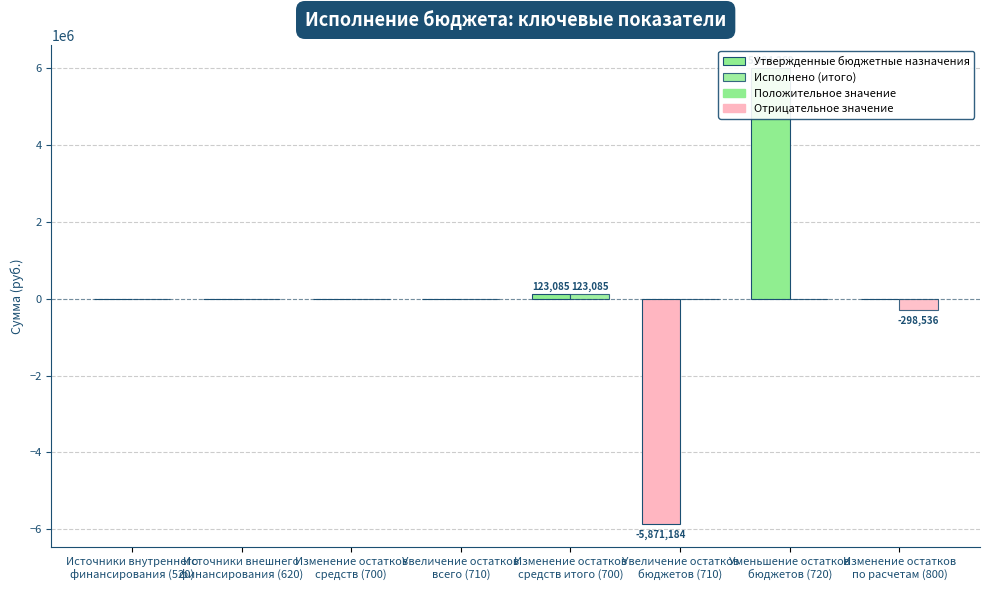

List the labels in order of Исполнено (итого) value, largest first.

Изменение остатков
средств итого (700), Источники внутреннего
финансирования (520), Источники внешнего
финансирования (620), Изменение остатков
средств (700), Увеличение остатков
всего (710), Увеличение остатков
бюджетов (710), Уменьшение остатков
бюджетов (720), Изменение остатков
по расчетам (800)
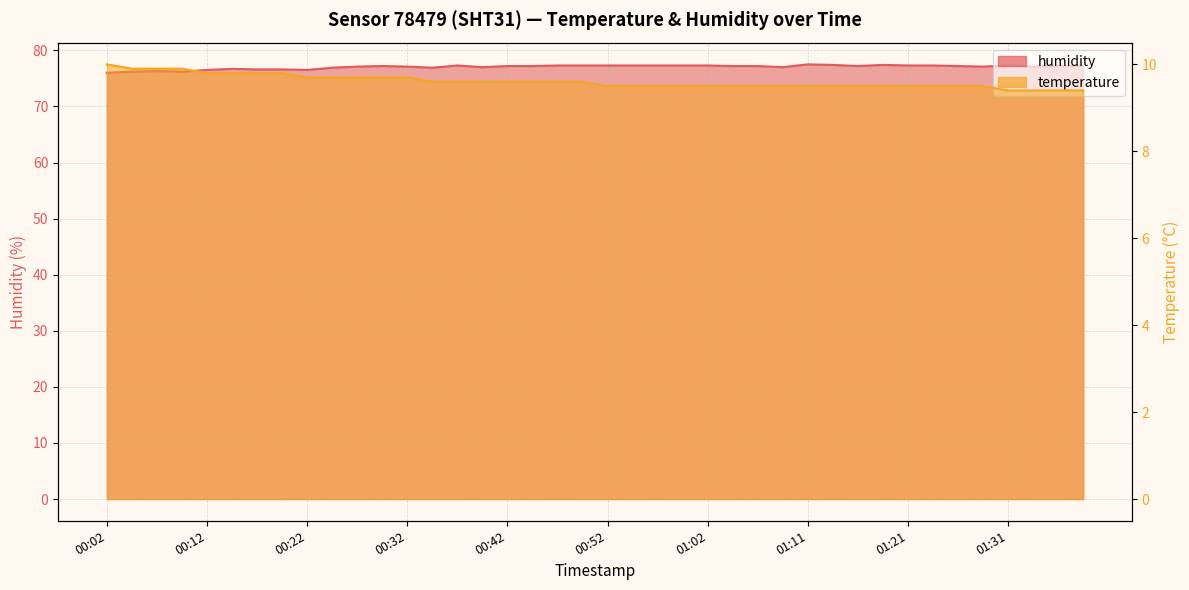

What are all the series names shown in the legend?

temperature, humidity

———

> _YOUR OBJECTIVE_: Render the listing above as a Markdown table with the columns "Row" and "Line", one numbered row per line of text. Leave out blank lines and the pictures.

> _YOUR RESPONSE_:
| Row | Line |
|---|---|
| 1 | List the labels in order of Исполнено (итого) value, largest first. |
| 2 | Изменение остатков |
| 3 | средств итого (700), Источники внутреннего |
| 4 | финансирования (520), Источники внешнего |
| 5 | финансирования (620), Изменение остатков |
| 6 | средств (700), Увеличение остатков |
| 7 | всего (710), Увеличение остатков |
| 8 | бюджетов (710), Уменьшение остатков |
| 9 | бюджетов (720), Изменение остатков |
| 10 | по расчетам (800) |
| 11 | What are all the series names shown in the legend? |
| 12 | temperature, humidity |